++++ Exercise input ++++

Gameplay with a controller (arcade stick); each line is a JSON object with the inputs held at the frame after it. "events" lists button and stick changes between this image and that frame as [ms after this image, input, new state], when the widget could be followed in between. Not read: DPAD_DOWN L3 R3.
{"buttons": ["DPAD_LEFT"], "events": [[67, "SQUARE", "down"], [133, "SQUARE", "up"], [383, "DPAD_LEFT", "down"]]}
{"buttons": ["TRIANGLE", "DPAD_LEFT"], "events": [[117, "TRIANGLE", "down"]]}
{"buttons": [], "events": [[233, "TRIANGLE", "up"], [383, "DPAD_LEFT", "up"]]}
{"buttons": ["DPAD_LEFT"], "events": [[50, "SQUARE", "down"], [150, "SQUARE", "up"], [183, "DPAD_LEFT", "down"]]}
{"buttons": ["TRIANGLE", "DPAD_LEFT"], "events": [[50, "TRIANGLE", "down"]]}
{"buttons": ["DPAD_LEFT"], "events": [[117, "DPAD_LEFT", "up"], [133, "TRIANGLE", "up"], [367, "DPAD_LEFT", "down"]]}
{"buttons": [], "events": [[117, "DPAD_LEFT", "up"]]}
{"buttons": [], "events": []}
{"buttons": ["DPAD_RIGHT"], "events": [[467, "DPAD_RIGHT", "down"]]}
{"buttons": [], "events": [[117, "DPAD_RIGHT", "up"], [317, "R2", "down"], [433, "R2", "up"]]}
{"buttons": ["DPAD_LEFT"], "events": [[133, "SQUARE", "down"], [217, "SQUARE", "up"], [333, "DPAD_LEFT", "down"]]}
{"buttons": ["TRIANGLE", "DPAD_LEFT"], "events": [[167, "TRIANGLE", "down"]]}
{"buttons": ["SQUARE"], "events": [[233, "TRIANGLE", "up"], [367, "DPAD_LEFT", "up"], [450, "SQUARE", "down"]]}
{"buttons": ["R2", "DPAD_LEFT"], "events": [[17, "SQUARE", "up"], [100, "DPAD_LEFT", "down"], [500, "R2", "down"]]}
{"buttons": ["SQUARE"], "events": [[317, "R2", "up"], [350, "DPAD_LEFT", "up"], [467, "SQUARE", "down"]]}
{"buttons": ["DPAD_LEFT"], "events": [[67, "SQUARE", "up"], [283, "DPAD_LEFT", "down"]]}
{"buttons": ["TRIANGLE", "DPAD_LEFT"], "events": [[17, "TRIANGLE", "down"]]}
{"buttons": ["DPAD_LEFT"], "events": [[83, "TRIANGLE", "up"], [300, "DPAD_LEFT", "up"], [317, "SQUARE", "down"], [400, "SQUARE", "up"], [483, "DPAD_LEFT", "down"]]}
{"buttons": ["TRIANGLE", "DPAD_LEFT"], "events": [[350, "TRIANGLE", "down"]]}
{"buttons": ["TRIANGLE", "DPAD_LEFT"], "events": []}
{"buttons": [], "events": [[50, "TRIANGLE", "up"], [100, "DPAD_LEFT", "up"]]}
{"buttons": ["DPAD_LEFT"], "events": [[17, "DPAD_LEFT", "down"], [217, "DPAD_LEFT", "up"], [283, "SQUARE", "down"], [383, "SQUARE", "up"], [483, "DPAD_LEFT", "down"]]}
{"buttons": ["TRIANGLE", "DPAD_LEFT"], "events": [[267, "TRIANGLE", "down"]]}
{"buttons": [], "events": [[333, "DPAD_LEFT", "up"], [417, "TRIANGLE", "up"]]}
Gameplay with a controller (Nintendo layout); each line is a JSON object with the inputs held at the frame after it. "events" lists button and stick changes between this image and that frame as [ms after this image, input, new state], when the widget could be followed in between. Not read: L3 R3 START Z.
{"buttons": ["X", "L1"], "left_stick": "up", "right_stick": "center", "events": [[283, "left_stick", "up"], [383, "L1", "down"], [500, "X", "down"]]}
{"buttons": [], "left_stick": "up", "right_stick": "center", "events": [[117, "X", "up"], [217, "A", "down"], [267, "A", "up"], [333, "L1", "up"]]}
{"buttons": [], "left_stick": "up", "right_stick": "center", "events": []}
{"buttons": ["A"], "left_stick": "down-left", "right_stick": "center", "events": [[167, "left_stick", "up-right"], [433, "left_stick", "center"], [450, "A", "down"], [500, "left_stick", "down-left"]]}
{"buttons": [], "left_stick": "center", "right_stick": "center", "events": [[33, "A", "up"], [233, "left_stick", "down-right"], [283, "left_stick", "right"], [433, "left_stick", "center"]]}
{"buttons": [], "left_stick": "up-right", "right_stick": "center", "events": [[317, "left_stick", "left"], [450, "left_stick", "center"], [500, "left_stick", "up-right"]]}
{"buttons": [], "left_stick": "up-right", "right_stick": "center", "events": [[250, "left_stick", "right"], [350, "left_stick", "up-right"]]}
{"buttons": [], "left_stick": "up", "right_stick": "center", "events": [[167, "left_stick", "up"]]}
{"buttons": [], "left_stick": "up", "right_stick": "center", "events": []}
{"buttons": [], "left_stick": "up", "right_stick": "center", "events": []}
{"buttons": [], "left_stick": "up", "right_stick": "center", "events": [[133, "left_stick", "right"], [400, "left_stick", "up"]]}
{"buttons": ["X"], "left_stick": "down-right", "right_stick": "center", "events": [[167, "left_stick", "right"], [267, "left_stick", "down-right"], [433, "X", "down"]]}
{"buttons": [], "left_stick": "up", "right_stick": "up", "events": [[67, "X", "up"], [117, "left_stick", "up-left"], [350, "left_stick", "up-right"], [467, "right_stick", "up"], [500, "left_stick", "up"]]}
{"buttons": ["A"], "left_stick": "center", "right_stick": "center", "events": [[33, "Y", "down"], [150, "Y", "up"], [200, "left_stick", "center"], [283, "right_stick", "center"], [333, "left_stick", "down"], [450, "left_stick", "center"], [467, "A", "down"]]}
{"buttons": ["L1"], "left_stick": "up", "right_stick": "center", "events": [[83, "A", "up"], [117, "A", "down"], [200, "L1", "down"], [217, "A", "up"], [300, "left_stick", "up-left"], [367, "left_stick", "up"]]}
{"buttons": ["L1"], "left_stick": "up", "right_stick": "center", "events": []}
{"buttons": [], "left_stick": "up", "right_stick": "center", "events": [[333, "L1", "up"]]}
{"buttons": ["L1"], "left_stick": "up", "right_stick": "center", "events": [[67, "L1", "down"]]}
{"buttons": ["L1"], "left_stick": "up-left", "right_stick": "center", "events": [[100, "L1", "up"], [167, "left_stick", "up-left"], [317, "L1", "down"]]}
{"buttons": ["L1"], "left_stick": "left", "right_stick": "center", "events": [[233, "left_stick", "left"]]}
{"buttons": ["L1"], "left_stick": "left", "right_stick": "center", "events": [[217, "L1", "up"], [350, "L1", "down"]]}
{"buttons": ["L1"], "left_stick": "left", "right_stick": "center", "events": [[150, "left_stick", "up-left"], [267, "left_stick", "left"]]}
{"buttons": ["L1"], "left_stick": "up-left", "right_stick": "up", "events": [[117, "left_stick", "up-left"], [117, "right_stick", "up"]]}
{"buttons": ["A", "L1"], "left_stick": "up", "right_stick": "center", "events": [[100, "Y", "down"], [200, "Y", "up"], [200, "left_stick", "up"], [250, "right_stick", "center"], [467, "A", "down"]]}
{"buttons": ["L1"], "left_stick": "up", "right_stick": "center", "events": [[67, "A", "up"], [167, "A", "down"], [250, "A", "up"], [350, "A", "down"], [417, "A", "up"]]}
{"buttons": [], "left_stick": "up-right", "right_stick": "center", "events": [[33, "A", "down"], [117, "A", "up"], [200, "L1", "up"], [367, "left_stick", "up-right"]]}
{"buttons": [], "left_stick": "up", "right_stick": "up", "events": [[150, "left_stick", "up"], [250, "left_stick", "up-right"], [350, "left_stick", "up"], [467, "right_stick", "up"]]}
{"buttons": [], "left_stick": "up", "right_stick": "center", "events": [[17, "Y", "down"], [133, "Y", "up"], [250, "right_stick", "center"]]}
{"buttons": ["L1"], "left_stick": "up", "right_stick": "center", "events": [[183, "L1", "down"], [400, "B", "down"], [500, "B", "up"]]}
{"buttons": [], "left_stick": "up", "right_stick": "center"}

++++

What you will do:
Every line above that contains the word "could" should be reported.

Reply to the exercise:
Gameplay with a controller (arcade stick); each line is a JSON object with the inputs held at the frame after it. "events" lists button and stick changes between this image and that frame as [ms after this image, input, new state], when the widget could be followed in between. Not read: DPAD_DOWN L3 R3.
Gameplay with a controller (Nintendo layout); each line is a JSON object with the inputs held at the frame after it. "events" lists button and stick changes between this image and that frame as [ms after this image, input, new state], when the widget could be followed in between. Not read: L3 R3 START Z.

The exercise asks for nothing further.